▸ Source excerpt
----------------------------------------
Shame On The García Márquez Heirs — Cashing In On The "Scraps" Of A Legend

A decision to publish a sketchy manuscript as a posthumous novel by the late Gabriel García Márquez would have horrified Colombia's Nobel laureate, given his painstaking devotion to the precision of the written word.

Photo of a window with a sticker of the face of Gabriel Garcia Marquez with butterfly notes at Guadalajara's International Book Fair.

Poster of Gabriel Garcia Marquez at Guadalajara's International Book Fair.

Juan David Torres Duarte

-Essay-

BOGOTÁ — When a writer dies, there are several ways of administering the literary estate, depending on the ambitions of the heirs. One is to exercise a millimetric check on any use or edition of the author's works, in the manner of James Joyce's nephew, Stephen, who inherited his literary rights. He refused to let even academic papers quote from Joyce's landmark novel, Ulysses.

Or, you continue to publish the works, making small additions to their corpus, as with Italo Calvino, Samuel Beckett and Clarice Lispector, or none at all, which will probably happen with Milan Kundera and Cormac McCarthy.
----------------------------------------
▸ Request A
In the essay on the García Márquez heirs, what did James Joyce's nephew Stephen refuse to let academic papers do?
▸ Request B
Carry on the essay about the García Márquez heirs, starting right after its final sentence.

▸ Recorded information
----------------------------------------
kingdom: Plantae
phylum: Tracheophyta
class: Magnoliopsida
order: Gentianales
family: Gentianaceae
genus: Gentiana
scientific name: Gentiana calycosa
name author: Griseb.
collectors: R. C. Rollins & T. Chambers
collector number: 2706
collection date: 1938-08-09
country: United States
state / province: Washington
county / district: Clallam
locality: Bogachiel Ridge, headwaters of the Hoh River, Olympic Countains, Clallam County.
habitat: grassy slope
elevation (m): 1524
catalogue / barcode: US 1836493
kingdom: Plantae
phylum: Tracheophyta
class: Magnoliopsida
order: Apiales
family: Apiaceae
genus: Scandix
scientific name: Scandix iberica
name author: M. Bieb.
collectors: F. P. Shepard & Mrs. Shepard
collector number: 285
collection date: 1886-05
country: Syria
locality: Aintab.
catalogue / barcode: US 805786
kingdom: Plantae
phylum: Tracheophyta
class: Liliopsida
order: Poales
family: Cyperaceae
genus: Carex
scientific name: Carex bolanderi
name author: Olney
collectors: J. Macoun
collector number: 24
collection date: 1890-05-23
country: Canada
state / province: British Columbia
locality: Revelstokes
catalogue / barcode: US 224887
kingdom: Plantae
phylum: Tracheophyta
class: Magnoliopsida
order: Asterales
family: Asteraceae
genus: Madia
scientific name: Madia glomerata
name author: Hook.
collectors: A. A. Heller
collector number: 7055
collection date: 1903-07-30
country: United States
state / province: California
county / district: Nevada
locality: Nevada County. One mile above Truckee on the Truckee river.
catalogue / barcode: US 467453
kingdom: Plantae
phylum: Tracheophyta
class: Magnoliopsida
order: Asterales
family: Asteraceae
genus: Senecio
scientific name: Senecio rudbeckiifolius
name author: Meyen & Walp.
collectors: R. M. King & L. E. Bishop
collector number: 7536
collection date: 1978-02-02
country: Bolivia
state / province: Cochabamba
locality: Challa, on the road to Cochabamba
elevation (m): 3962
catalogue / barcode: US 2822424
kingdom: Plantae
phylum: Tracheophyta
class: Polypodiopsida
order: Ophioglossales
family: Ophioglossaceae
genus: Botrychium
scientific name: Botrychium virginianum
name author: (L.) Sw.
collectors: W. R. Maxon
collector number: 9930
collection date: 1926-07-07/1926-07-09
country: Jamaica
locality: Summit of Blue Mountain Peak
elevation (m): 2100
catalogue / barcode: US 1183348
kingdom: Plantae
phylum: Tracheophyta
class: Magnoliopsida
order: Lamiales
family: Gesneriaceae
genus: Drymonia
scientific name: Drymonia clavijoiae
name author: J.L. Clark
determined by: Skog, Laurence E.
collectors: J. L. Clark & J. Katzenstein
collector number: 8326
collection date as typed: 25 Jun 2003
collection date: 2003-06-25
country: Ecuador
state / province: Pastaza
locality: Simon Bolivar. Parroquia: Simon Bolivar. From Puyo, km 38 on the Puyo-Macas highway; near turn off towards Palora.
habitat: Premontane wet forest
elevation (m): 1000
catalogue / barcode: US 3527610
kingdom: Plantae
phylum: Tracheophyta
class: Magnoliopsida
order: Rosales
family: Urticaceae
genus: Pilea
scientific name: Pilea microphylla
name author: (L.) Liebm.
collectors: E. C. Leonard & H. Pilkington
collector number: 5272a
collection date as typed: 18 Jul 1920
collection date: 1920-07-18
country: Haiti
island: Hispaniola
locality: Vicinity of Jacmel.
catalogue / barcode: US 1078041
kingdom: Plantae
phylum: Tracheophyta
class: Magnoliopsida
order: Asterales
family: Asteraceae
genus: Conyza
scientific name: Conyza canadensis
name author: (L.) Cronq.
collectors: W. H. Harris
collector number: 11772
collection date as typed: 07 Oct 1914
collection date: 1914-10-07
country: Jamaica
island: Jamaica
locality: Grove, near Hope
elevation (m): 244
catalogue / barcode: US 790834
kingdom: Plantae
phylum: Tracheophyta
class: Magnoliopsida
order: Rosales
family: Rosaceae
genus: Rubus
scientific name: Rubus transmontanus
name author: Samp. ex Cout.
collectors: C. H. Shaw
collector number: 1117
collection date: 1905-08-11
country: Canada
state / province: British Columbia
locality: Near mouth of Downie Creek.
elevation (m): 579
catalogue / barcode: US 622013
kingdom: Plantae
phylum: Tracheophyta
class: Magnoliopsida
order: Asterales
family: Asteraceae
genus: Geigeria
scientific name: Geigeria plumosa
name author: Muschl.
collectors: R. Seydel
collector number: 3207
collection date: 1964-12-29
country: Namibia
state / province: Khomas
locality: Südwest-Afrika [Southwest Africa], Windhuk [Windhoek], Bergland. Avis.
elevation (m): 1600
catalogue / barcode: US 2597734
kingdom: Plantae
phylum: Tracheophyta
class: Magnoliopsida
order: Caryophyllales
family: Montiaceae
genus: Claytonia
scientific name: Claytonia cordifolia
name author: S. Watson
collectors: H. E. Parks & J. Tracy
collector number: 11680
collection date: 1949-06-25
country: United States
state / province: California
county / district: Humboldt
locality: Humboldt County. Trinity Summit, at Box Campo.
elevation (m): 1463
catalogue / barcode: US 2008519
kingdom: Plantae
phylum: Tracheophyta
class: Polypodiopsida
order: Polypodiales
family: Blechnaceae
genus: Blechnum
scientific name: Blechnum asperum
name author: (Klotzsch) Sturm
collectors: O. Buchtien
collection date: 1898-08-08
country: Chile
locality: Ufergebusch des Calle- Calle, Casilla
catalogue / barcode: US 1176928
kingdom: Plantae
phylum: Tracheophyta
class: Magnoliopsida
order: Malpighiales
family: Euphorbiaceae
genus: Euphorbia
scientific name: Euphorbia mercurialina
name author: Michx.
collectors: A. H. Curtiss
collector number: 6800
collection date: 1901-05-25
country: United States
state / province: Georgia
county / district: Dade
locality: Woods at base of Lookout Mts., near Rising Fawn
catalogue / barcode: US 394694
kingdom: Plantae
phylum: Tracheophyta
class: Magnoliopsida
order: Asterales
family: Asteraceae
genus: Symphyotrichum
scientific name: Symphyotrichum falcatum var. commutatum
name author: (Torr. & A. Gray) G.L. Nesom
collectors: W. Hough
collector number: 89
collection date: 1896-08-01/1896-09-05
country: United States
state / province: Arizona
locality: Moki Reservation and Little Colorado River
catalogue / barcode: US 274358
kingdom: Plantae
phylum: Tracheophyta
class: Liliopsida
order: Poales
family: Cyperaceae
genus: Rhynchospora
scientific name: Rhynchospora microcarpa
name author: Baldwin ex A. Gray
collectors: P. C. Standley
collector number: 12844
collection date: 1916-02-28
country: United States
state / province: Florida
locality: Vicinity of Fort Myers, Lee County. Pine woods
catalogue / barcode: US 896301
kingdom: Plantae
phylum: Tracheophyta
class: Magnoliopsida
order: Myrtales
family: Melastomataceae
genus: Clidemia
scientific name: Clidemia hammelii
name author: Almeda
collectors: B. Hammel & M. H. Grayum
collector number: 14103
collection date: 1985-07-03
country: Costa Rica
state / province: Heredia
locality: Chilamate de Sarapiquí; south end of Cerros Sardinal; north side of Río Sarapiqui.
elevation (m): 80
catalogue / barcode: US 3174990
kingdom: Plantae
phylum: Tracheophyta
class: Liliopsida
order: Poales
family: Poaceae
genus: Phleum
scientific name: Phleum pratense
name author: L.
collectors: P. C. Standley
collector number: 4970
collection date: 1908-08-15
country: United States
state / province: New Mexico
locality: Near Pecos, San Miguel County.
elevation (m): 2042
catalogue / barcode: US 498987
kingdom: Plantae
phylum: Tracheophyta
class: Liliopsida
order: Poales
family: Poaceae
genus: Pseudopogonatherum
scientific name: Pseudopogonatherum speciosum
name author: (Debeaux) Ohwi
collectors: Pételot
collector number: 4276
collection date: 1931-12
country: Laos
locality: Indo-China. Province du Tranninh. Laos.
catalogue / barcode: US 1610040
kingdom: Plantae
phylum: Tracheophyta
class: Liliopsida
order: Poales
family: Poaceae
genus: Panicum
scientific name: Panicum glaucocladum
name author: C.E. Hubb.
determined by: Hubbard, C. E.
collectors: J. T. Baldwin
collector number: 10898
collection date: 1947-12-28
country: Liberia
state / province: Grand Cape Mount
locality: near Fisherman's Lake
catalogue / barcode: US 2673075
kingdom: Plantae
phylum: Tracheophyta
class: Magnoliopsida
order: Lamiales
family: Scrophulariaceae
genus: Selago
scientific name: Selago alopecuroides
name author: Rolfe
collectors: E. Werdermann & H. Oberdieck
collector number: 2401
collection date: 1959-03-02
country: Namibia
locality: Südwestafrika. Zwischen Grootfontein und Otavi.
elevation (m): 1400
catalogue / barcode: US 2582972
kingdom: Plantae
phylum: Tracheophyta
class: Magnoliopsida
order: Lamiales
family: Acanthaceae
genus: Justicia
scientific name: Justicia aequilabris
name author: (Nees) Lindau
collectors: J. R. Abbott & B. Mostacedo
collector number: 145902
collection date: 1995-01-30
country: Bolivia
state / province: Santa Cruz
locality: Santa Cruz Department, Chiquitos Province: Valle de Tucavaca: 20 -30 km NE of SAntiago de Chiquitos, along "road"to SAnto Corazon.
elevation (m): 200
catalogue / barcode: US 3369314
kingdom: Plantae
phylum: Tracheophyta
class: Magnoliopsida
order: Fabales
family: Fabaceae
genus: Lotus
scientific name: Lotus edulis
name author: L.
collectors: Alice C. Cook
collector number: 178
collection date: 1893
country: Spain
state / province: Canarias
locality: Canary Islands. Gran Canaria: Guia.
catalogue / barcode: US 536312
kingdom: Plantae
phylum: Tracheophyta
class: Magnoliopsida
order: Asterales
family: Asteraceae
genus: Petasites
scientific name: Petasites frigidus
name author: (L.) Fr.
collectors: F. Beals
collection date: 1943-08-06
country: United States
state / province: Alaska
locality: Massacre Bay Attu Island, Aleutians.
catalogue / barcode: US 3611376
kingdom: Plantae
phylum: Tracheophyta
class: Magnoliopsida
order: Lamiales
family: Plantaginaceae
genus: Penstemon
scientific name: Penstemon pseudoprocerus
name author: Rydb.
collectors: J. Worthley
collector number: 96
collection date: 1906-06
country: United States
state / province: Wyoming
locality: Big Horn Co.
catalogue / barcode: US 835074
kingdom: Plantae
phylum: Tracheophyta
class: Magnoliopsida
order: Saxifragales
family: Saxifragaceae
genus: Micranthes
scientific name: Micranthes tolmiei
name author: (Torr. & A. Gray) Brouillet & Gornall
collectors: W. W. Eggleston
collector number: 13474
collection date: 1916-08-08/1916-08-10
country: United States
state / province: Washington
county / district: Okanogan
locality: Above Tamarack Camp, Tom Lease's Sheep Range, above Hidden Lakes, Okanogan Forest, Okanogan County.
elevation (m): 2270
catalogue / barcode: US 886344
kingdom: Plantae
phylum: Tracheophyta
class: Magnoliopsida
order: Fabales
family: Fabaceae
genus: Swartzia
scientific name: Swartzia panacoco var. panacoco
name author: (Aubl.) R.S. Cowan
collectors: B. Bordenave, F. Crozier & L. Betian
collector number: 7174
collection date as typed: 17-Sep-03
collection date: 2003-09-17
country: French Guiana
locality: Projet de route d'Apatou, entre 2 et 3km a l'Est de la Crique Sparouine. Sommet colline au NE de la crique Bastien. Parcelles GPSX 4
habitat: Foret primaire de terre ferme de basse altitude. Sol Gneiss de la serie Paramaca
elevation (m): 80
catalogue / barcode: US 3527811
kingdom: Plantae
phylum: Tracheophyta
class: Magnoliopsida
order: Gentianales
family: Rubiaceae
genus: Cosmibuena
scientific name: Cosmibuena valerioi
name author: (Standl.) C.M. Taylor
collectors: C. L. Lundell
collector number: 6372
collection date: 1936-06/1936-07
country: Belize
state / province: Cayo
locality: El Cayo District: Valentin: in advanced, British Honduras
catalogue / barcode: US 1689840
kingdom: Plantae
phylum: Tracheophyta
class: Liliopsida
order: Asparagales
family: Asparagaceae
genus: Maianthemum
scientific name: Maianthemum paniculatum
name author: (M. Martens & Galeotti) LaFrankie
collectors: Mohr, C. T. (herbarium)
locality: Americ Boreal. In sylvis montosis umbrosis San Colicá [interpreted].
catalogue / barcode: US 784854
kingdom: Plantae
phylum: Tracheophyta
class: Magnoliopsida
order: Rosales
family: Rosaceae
----------------------------------------
▸ Expected answer A
Quote from Joyce's novel Ulysses.

▸ Expected answer B
Another way is to seek out every scrap of paper the author left and every little word that was jotted down — on a piece of cloth, say — and drip-feed them to publishers every two to three years with great pomp and publicity, to revive the writer's renown.

This has happened with the Argentine Julio Cortázar (who seems to have sold more books dead than alive), the French author Albert Camus (now with 200 volumes of personal and unfinished works) and with the Chilean author Roberto Bolaño. The latter's posthumous oeuvre is so abundant I am starting to wonder if his heirs haven't hired a ghost writer — typing and smoking away in some bedsit in Barcelona — to churn out "newly discovered" works.

Which group, I wonder, will our late, great novelist Gabriel García Márquez fit into?